#### Records supplied ####

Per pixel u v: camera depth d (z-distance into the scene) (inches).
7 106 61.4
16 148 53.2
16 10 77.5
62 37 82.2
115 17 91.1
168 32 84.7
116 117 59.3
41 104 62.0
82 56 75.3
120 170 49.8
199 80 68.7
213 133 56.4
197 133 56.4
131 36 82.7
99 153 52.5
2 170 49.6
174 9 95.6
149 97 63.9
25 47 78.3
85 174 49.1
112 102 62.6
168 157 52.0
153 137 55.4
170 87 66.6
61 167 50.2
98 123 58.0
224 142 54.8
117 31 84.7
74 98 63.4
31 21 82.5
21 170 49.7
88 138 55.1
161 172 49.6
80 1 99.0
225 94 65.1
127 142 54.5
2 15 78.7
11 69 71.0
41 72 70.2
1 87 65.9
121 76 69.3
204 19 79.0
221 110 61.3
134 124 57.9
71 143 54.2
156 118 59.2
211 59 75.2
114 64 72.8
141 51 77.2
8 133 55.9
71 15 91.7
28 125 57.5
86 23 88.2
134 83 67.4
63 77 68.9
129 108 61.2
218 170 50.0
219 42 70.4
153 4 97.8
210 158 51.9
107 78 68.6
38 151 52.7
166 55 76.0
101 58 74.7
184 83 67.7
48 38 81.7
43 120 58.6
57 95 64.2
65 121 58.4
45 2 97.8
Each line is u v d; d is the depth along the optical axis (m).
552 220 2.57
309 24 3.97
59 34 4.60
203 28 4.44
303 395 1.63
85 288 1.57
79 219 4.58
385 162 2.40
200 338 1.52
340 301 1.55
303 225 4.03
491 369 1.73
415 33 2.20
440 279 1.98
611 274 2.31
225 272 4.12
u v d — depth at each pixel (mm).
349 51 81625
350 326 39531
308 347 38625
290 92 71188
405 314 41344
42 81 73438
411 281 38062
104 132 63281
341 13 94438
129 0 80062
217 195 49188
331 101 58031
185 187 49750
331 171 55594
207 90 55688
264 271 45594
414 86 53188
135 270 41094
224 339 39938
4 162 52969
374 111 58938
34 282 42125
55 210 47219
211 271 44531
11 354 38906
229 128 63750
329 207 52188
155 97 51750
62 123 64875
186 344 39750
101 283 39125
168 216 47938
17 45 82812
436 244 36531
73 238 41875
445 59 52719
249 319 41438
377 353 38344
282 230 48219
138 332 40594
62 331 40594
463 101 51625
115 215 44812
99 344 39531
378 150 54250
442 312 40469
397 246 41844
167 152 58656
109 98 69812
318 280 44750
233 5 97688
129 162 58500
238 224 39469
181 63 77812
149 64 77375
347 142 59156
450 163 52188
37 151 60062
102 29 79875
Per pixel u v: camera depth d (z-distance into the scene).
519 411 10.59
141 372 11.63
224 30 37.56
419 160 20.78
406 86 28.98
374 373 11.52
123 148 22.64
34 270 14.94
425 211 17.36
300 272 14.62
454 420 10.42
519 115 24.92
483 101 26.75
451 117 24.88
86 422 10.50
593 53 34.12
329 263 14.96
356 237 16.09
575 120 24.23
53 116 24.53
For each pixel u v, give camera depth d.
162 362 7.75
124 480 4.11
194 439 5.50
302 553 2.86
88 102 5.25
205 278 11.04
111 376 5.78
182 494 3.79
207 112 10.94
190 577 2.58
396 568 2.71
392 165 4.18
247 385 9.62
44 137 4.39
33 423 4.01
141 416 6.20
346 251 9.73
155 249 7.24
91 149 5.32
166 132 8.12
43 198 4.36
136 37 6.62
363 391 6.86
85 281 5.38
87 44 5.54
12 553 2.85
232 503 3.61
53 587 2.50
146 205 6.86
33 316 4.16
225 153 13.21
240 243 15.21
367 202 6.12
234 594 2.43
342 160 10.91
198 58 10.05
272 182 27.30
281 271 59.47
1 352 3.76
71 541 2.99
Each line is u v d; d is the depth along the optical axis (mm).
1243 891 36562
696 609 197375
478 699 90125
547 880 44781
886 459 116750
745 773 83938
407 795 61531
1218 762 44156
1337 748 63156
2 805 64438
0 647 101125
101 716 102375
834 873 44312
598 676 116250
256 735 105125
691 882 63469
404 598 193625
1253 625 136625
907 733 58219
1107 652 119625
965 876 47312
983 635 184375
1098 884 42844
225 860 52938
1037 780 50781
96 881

####

**Work to be completed:**
An exact transcription of the lines from the start of the listing through the line bearing "203 28 4.44" is the whole answer.

**Exercise result:**
Per pixel u v: camera depth d (z-distance into the scene) (inches).
7 106 61.4
16 148 53.2
16 10 77.5
62 37 82.2
115 17 91.1
168 32 84.7
116 117 59.3
41 104 62.0
82 56 75.3
120 170 49.8
199 80 68.7
213 133 56.4
197 133 56.4
131 36 82.7
99 153 52.5
2 170 49.6
174 9 95.6
149 97 63.9
25 47 78.3
85 174 49.1
112 102 62.6
168 157 52.0
153 137 55.4
170 87 66.6
61 167 50.2
98 123 58.0
224 142 54.8
117 31 84.7
74 98 63.4
31 21 82.5
21 170 49.7
88 138 55.1
161 172 49.6
80 1 99.0
225 94 65.1
127 142 54.5
2 15 78.7
11 69 71.0
41 72 70.2
1 87 65.9
121 76 69.3
204 19 79.0
221 110 61.3
134 124 57.9
71 143 54.2
156 118 59.2
211 59 75.2
114 64 72.8
141 51 77.2
8 133 55.9
71 15 91.7
28 125 57.5
86 23 88.2
134 83 67.4
63 77 68.9
129 108 61.2
218 170 50.0
219 42 70.4
153 4 97.8
210 158 51.9
107 78 68.6
38 151 52.7
166 55 76.0
101 58 74.7
184 83 67.7
48 38 81.7
43 120 58.6
57 95 64.2
65 121 58.4
45 2 97.8
Each line is u v d; d is the depth along the optical axis (m).
552 220 2.57
309 24 3.97
59 34 4.60
203 28 4.44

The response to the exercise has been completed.